Afterwards I wondered why we have this tradition of curtsying to the Queen. I googled “why do we curtsy to the Queen?” and found the answer on The Royal Family. Did you even know there was a website for our head of state and her family? Well, I didn’t but no surprise really when everyone else has a website.
Anyway on a page headed up “Greeting a member of the Royal Family”, we’re told that there isn’t an obligatory code but that many people wish to conform to tradition. And the tradition is a bow from the neck for males and a little curtsy for females. And then it says “Other people prefer to shake hands in the usual way”.
Well, I never knew curtsying was optional and I can’t ever recall seeing anyone shaking hands with the Queen. I shall pay more attention in future and see if anyone does go against tradition. (Not that anyone is shaking hands with anyone else at the moment! Or going to London to visit the Queen either.)
I’ve never met the Queen but once, many years ago, I came close.
One year the Queen was scheduled to come to our town and present the annual Easter Maundy money to some worthy locals at a special church service.
Afterwards there was to be a reception and our school, with its newly built school hall and adjacent kitchen, was selected as the venue for local big cheeses to meet and greet her Majesty.
The local education authority’s catering service would provide the refreshments although the Queen herself would not be staying for lunch.
Our usual school dinner ladies were brought under the command of the Head of School Meals for the occasion. A couple of Sixth form girls and myself were drafted in to be the kitchen gofers.
The senior catering officer brought military precision to the preparations and soon had us girls chopping and slicing; buttering and spreading; fetching and carrying.
We’d been told to arrive at school at six in the morning and at eleven we stopped for refreshments. A very senior, suited gentleman appeared in the kitchen and thanked us all for volunteering and for our hard work. He then announced that, contrary to our expectations, it would not be possible for us to see the Queen and in the interests of security the communicating door between the kitchen and the school hall would be locked and remain so until the royal progress had ended.
The disappointment amongst the dinner ladies was palpable and expressed with Yorkshire forthrightness but the spokesman was not moved. The door would be locked and that was that. He left and we returned to our preparations.
The finger buffet lunch (sausages on sticks, cheese and pineapple on sticks, mushroom vol au vents and cheese straws included) was arranged on tables at the side of the school hall. The guests began to assemble in the school hall and when it was almost time for the royal party to arrive, sure enough, the doors through which we’d carried the results of our morning’s labours were locked.
The atmosphere in the kitchen could have been cut with any one of the knives we’d been wielding since dawn.

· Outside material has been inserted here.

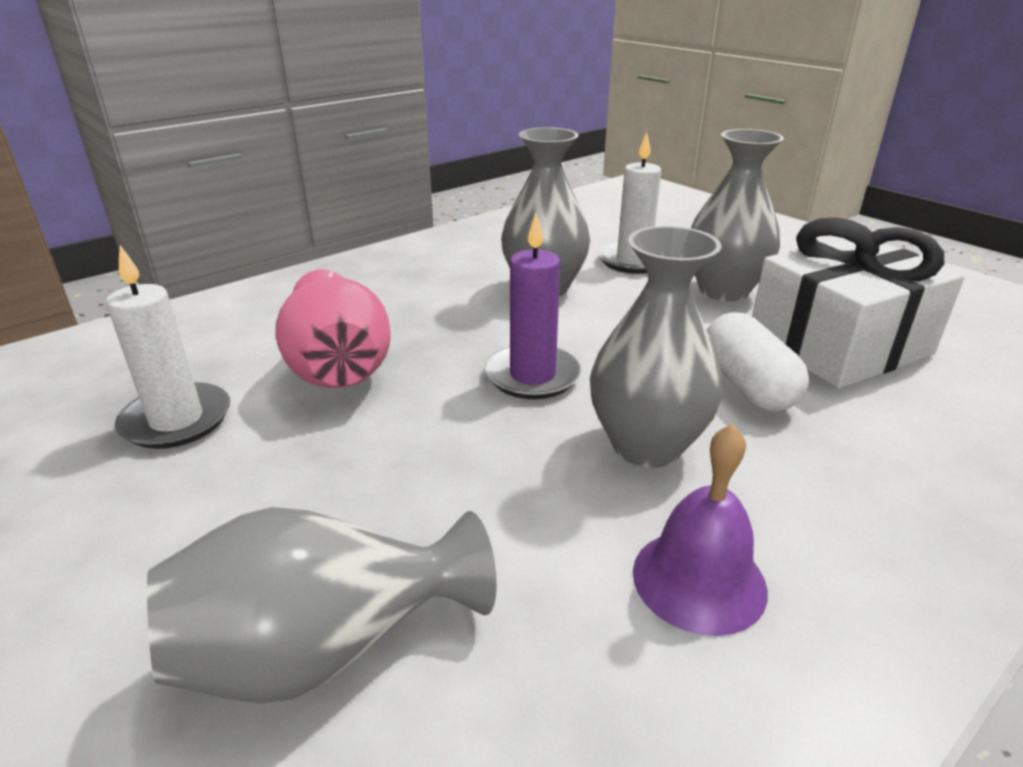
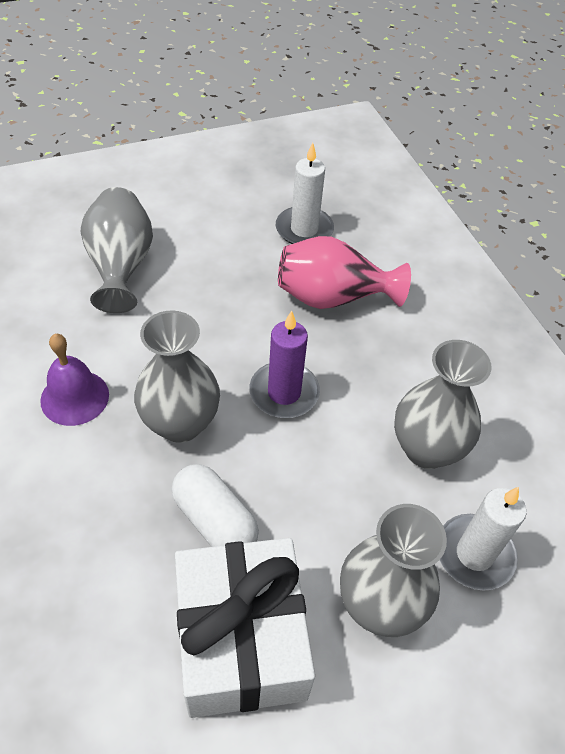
camera: 105 degrees right, 20 degrees up
white capsule [707,312,809,411] -> white capsule turned 45 degrees clockwise [172,464,259,547]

Then the senior catering officer threw the chef’s hat he’d been wearing all morning on the floor and in choice Anglo Saxon told us we’d cooked for the Queen and fetched and carried for the Queen and we were going to see the Queen regardless of what the high-and-mighty so-and-so might have to say on the subject.
This was the first time I’d ever heard an adult using the F-word and to say I was shocked would be an understatement.
His words were greeted warmly. Warning us to keep the noise down, he unbolted the serving hatches on either side of the communicating doors and raised them several inches.
We all had to kneel down on our side of the serving hatches and peer through into the school hall.
Fortunately the view was uninterrupted and we did manage to see the Queen as she was introduced to her waiting subjects. She was accompanied by the Chief Education Officer, and a couple of gold-chained worthies and there was considerable bobbing and bowing.
I was surprised how diminutive the Queen was. She was wearing her trademark dress, coat and matching hat in pale turquoise; and we saw only fleeting glimpses of her face and inscrutable smile.
Still, the dinner ladies were satisfied; and after the Queen had left and the guests had enjoyed the lunch we did the clearing up in record time and polished off the leftover finger buffet, cheese straws and all!